Task input Block Start

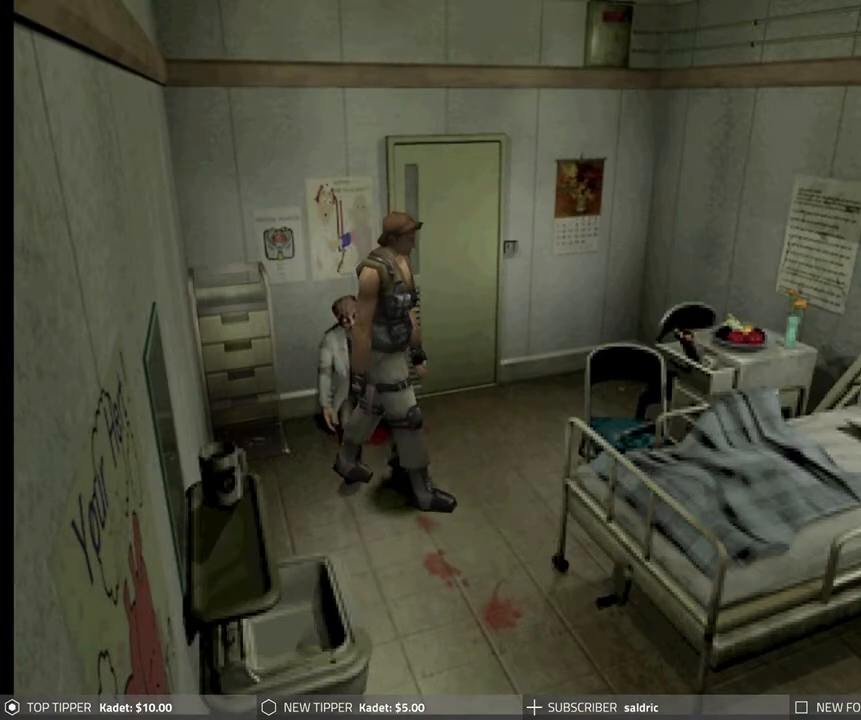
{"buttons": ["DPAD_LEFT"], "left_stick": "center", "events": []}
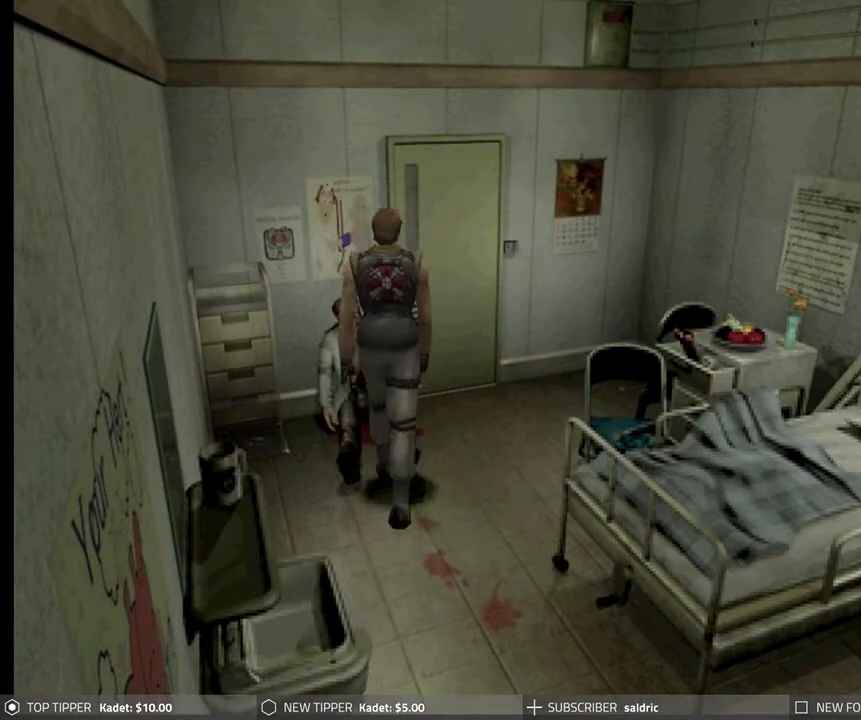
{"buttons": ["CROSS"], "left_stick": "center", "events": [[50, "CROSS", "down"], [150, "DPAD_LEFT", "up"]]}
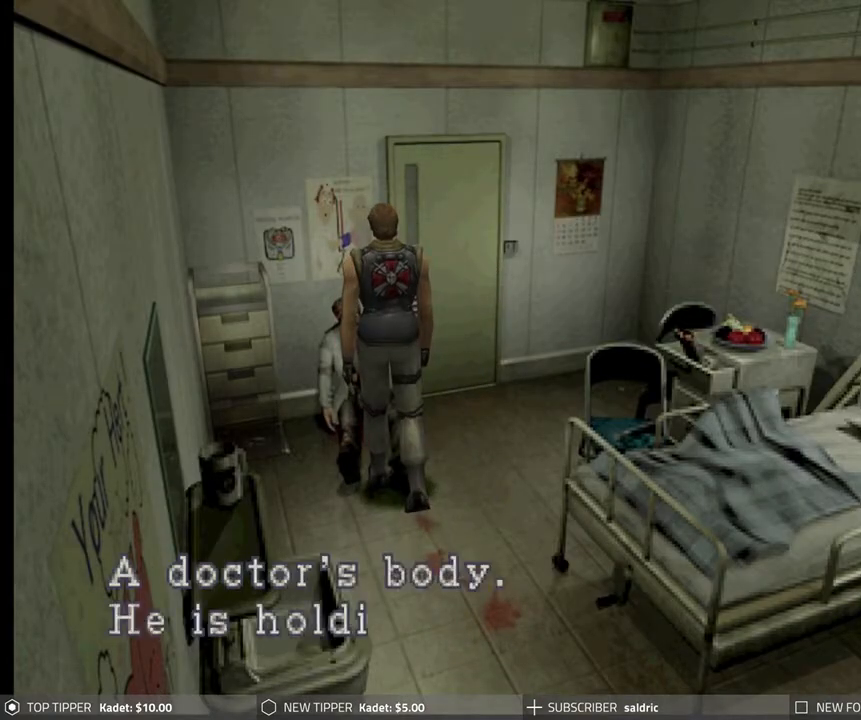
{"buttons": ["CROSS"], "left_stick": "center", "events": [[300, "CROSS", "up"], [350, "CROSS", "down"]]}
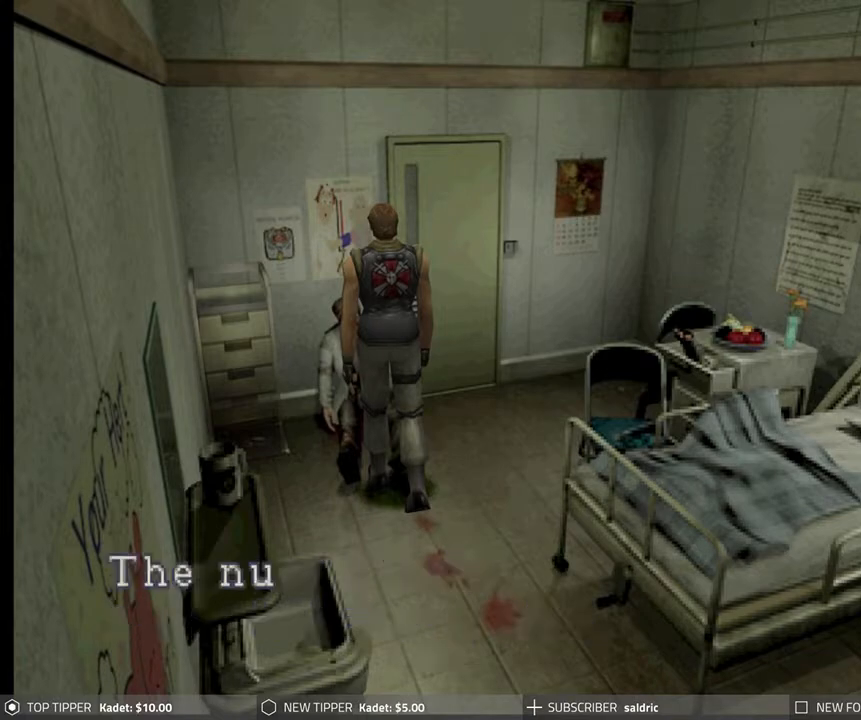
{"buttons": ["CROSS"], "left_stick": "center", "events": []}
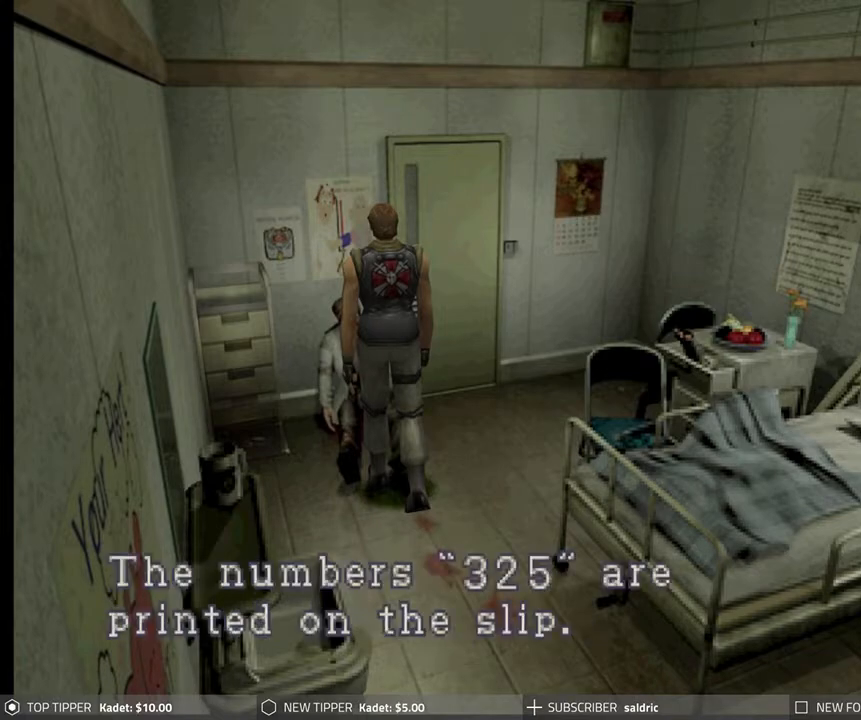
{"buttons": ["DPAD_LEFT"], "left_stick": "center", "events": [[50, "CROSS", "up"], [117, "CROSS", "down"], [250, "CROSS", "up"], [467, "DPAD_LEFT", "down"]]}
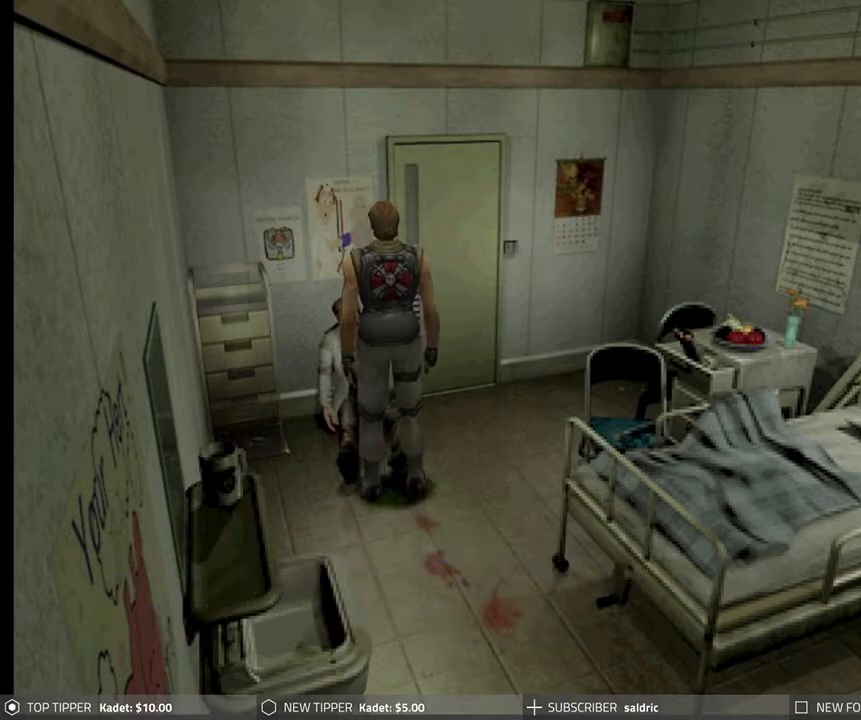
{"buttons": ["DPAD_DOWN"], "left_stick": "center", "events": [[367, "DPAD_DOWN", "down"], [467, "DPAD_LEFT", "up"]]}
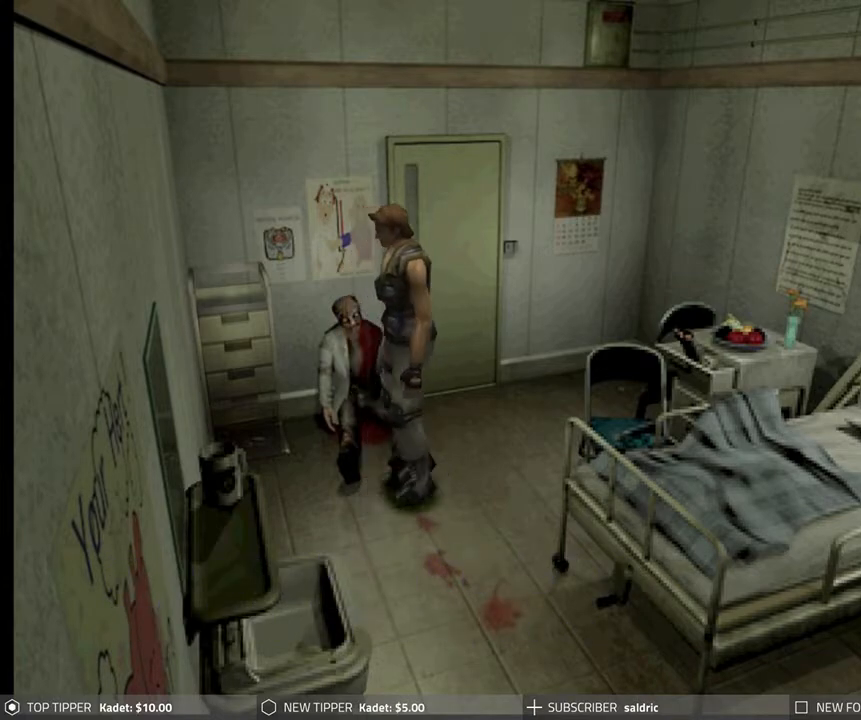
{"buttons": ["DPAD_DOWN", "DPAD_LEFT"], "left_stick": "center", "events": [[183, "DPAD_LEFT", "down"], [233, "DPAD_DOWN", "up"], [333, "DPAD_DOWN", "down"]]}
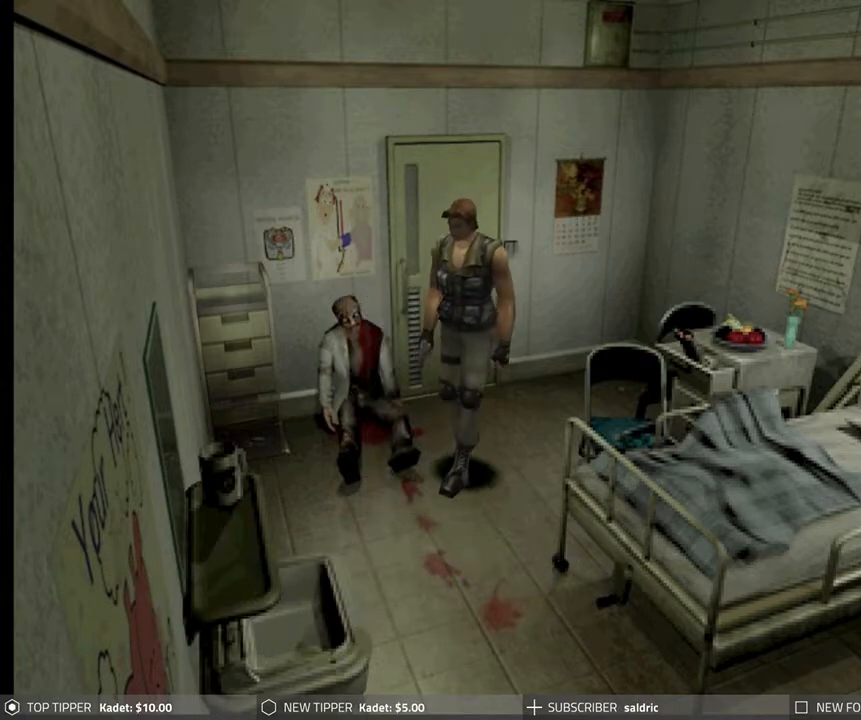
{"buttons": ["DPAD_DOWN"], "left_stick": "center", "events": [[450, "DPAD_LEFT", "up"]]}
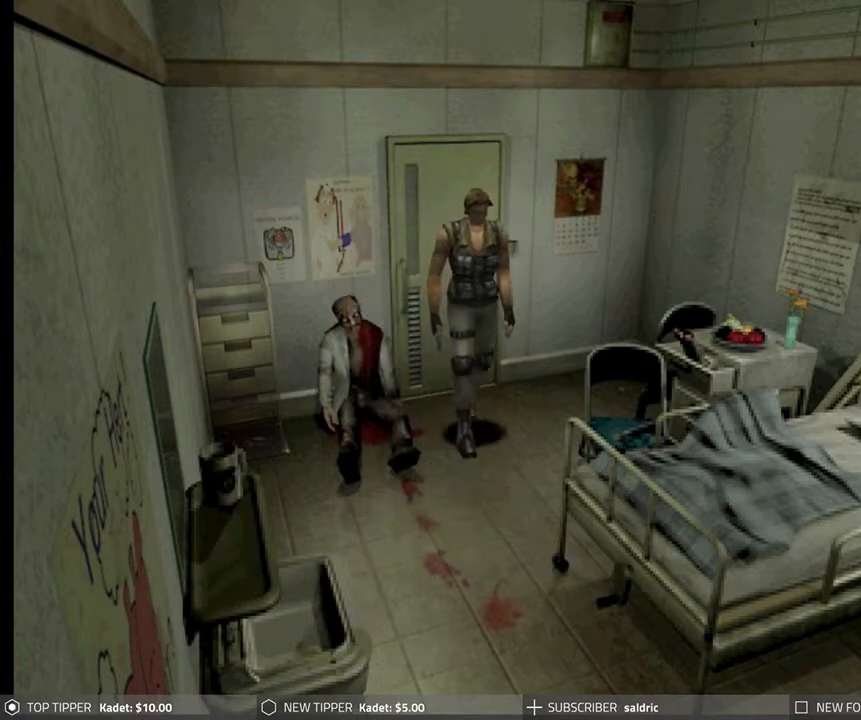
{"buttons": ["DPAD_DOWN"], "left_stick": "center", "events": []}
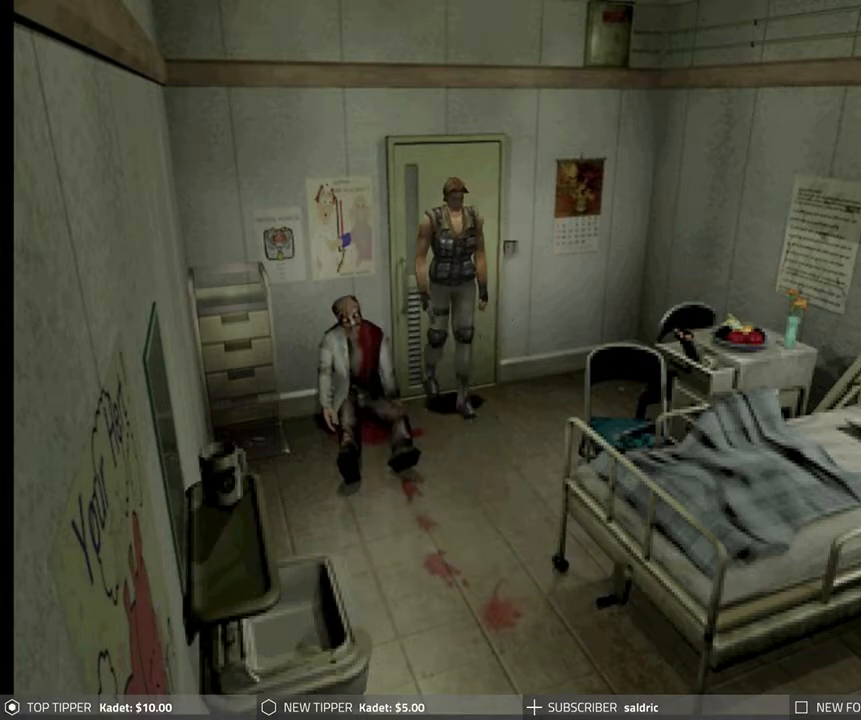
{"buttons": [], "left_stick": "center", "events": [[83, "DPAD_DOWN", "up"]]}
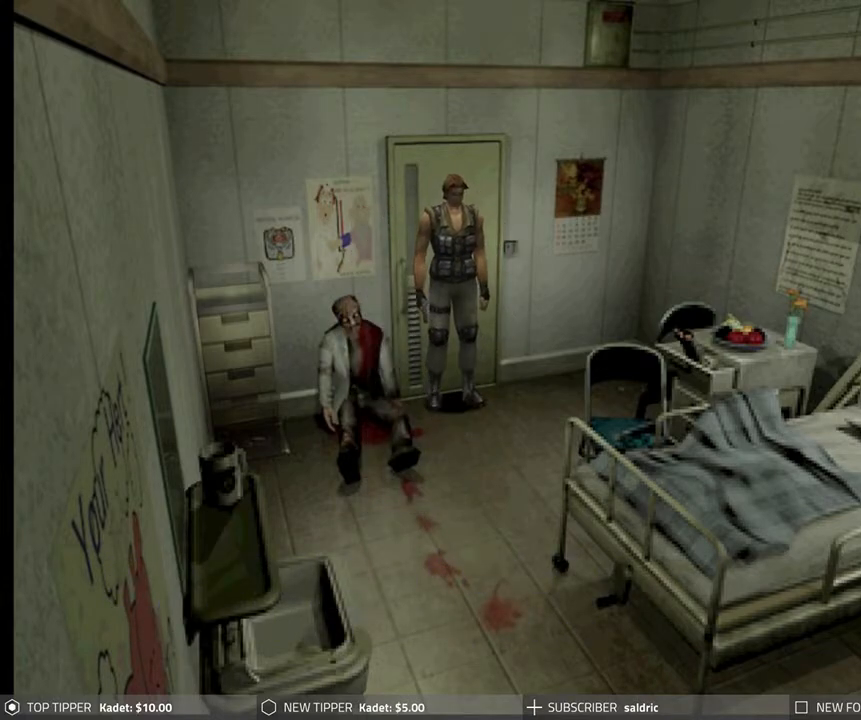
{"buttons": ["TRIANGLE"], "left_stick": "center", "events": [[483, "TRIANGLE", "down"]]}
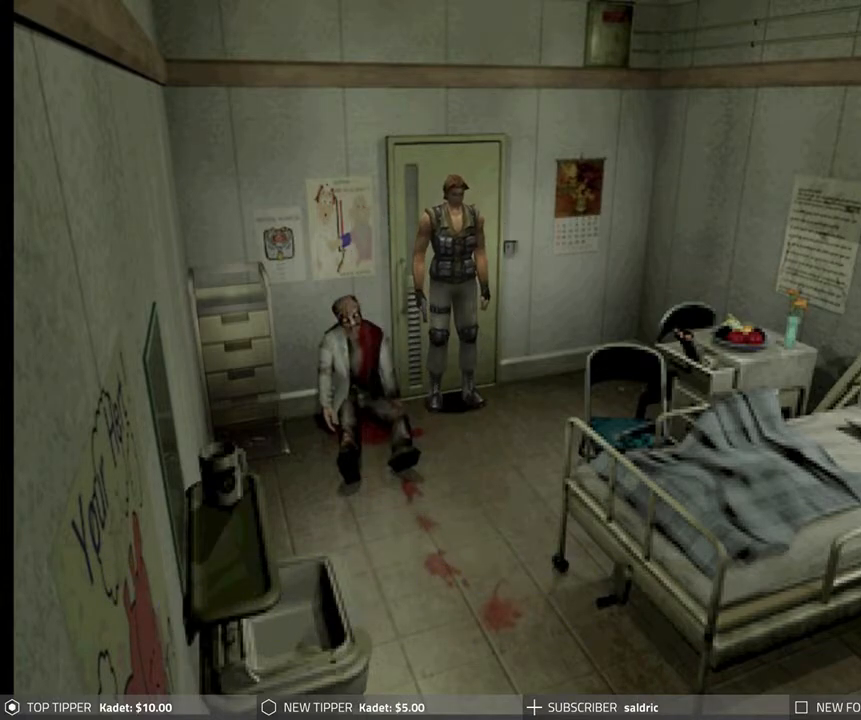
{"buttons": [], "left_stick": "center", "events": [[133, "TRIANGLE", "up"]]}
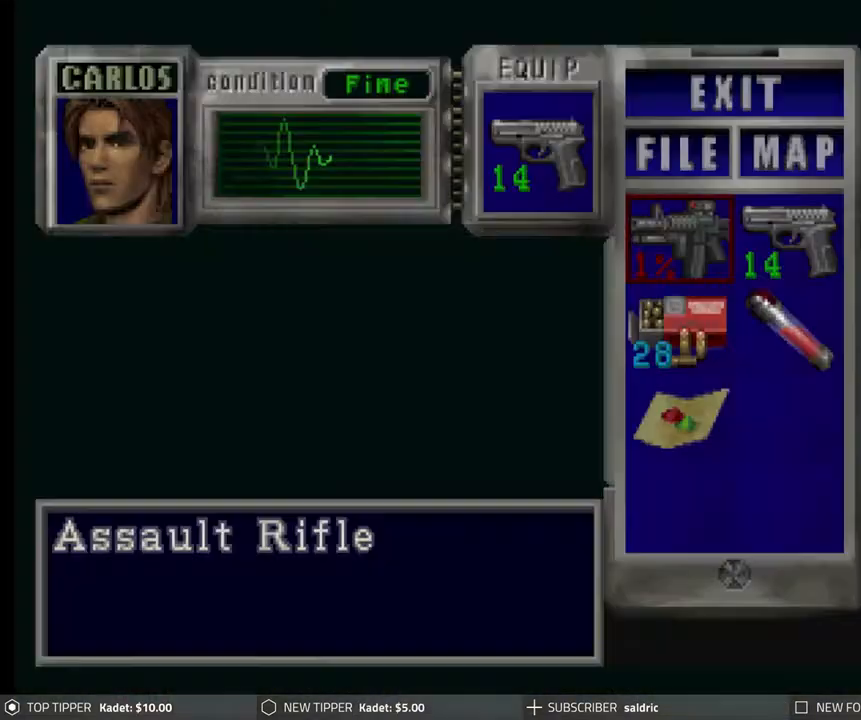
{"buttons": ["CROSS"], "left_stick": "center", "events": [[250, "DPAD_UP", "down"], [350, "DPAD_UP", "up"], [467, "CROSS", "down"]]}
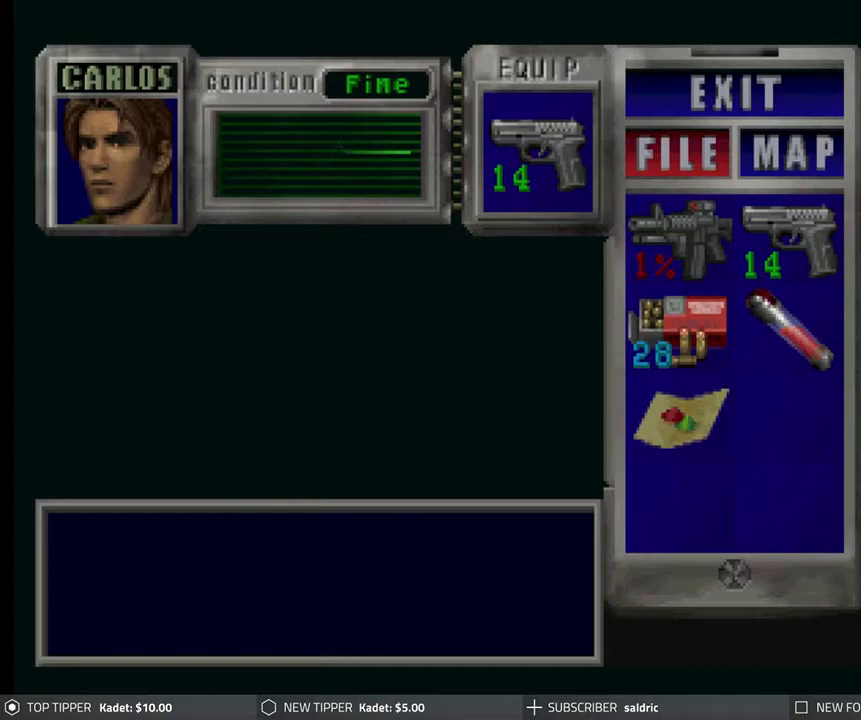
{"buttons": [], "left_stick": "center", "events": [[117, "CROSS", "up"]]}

Task input Block End

- What is required
Reproduce the records above word for word, without the images.

- Output below
{"buttons": ["DPAD_LEFT"], "left_stick": "center", "events": []}
{"buttons": ["CROSS"], "left_stick": "center", "events": [[50, "CROSS", "down"], [150, "DPAD_LEFT", "up"]]}
{"buttons": ["CROSS"], "left_stick": "center", "events": [[300, "CROSS", "up"], [350, "CROSS", "down"]]}
{"buttons": ["CROSS"], "left_stick": "center", "events": []}
{"buttons": ["DPAD_LEFT"], "left_stick": "center", "events": [[50, "CROSS", "up"], [117, "CROSS", "down"], [250, "CROSS", "up"], [467, "DPAD_LEFT", "down"]]}
{"buttons": ["DPAD_DOWN"], "left_stick": "center", "events": [[367, "DPAD_DOWN", "down"], [467, "DPAD_LEFT", "up"]]}
{"buttons": ["DPAD_DOWN", "DPAD_LEFT"], "left_stick": "center", "events": [[183, "DPAD_LEFT", "down"], [233, "DPAD_DOWN", "up"], [333, "DPAD_DOWN", "down"]]}
{"buttons": ["DPAD_DOWN"], "left_stick": "center", "events": [[450, "DPAD_LEFT", "up"]]}
{"buttons": ["DPAD_DOWN"], "left_stick": "center", "events": []}
{"buttons": [], "left_stick": "center", "events": [[83, "DPAD_DOWN", "up"]]}
{"buttons": ["TRIANGLE"], "left_stick": "center", "events": [[483, "TRIANGLE", "down"]]}
{"buttons": [], "left_stick": "center", "events": [[133, "TRIANGLE", "up"]]}
{"buttons": ["CROSS"], "left_stick": "center", "events": [[250, "DPAD_UP", "down"], [350, "DPAD_UP", "up"], [467, "CROSS", "down"]]}
{"buttons": [], "left_stick": "center", "events": [[117, "CROSS", "up"]]}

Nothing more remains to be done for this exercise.